|Date(s):||May 28, 1851 to May 29, 1851|
|Tag(s):||Sojourner Truth, Women's Rights Movement., Slavery, Feminist Movement, Abolitionist Movement|
|Course:||“Pamphlets & Pirates: Popular Print Culture in Antebellum America,” Northeastern University|
|Rating:||4.71 (7 votes)|
Sojourner Truth, an emancipated slave, had a vision in 1843 that convinced her that God wanted her to speak the truth about Americans' sins against African Americans as well as women. She presented these two causes as "inextricably intertwined." Sojourner Truth became a public speaker in many events in antislavery and women's rights.
On May 28-29, 1851, Truth gave a particularly compelling speech. She began her speech by saying that she had the same physical capability as men did. She claimed to be just as strong and just as able. This indicates that she considered both sexes to be equal, but that is not all that she was saying. Truth was also speaking of slavery. The reason that she believed she was as physically capable as men was that as a slave, she worked alongside men plowing, reaping, husking, chopping, and mowing.

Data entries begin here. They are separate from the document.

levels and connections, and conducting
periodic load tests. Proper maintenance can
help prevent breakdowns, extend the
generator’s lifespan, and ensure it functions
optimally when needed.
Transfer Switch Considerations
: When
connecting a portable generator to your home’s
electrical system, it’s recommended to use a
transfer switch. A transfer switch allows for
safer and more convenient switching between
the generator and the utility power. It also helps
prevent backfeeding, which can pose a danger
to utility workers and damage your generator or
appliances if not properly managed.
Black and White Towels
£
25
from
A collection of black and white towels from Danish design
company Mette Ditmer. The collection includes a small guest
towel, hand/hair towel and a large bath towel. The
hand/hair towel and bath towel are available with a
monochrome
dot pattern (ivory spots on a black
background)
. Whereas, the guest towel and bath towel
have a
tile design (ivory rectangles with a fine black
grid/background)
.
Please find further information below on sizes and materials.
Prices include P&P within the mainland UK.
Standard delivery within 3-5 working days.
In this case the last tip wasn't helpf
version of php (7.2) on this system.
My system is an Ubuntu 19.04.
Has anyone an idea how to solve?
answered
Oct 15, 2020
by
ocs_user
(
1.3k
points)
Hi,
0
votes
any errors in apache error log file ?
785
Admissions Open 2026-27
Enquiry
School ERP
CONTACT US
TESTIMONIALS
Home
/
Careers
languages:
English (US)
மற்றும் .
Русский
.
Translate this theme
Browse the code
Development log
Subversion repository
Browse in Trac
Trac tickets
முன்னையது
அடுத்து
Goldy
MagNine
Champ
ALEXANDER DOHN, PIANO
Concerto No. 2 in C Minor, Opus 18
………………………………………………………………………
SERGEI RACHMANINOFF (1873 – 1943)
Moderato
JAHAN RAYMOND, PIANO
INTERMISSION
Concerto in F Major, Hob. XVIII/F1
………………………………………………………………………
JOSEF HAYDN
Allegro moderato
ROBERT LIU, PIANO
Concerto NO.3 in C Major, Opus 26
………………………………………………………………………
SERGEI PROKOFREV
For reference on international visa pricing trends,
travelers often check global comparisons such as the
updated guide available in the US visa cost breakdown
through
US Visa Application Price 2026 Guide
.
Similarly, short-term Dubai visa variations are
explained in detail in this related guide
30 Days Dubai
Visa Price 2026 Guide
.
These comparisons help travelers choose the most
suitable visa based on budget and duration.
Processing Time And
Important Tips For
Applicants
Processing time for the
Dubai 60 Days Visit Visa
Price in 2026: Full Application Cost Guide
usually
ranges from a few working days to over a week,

Continuing in her speech, Truth said that, as for intellect, women have a little pint and men have a quart. Harriet Beecher Stowe also mentions this concept in her book Sojourner Truth, The Libyan Sibyl. She quotes Truth: "S'pose a man's mind holds a quart, an' a woman's don't hold but a pint; ef her pint is full, it's as good as his quart."
Sojourner Truth ended her speech, saying: "But man is in a tight place, the poor slave is on him, woman is coming on him, and he is surely between a hawk and a buzzard." Truth is directly pointing to women and slaves, which, when combined, make up the essence of her ministry. The tone here is very matter-of-fact. There is no question that Truth believed that the eventual success of the feminist and abolitionist movements was inevitable.
Sojourner Truth was born a slave in New York state, but she was freed in 1827 when that state abolished slavery. She was never taught to read, but that did not stop her from travelling to speak to people about God and His hatred of unfair treatment of African Americans and women. "She had had such a full experience of the wrongs of slavery, that she could not believe they were permitted by God. She was sure he must hate them, and would destroy those who persisted in perpetrating them." As for the feminist part of her teachings, she often asked the question: "Was not Christ born of a woman?" She answered her own question in this famous speech in Akron, Ohio, saying: "Through God who created him and woman who bore him. Man, where is your part?"
Sojourner Truth was a woman ahead of her time, who believed in God and the healing of this nation through the abolitionist and women's rights movements, and she made no apologies for those beliefs. As she said, "The lord has made me a sign unto this nation, an' I go round a-testifyin', an' showin' on 'em their sins agin my people.”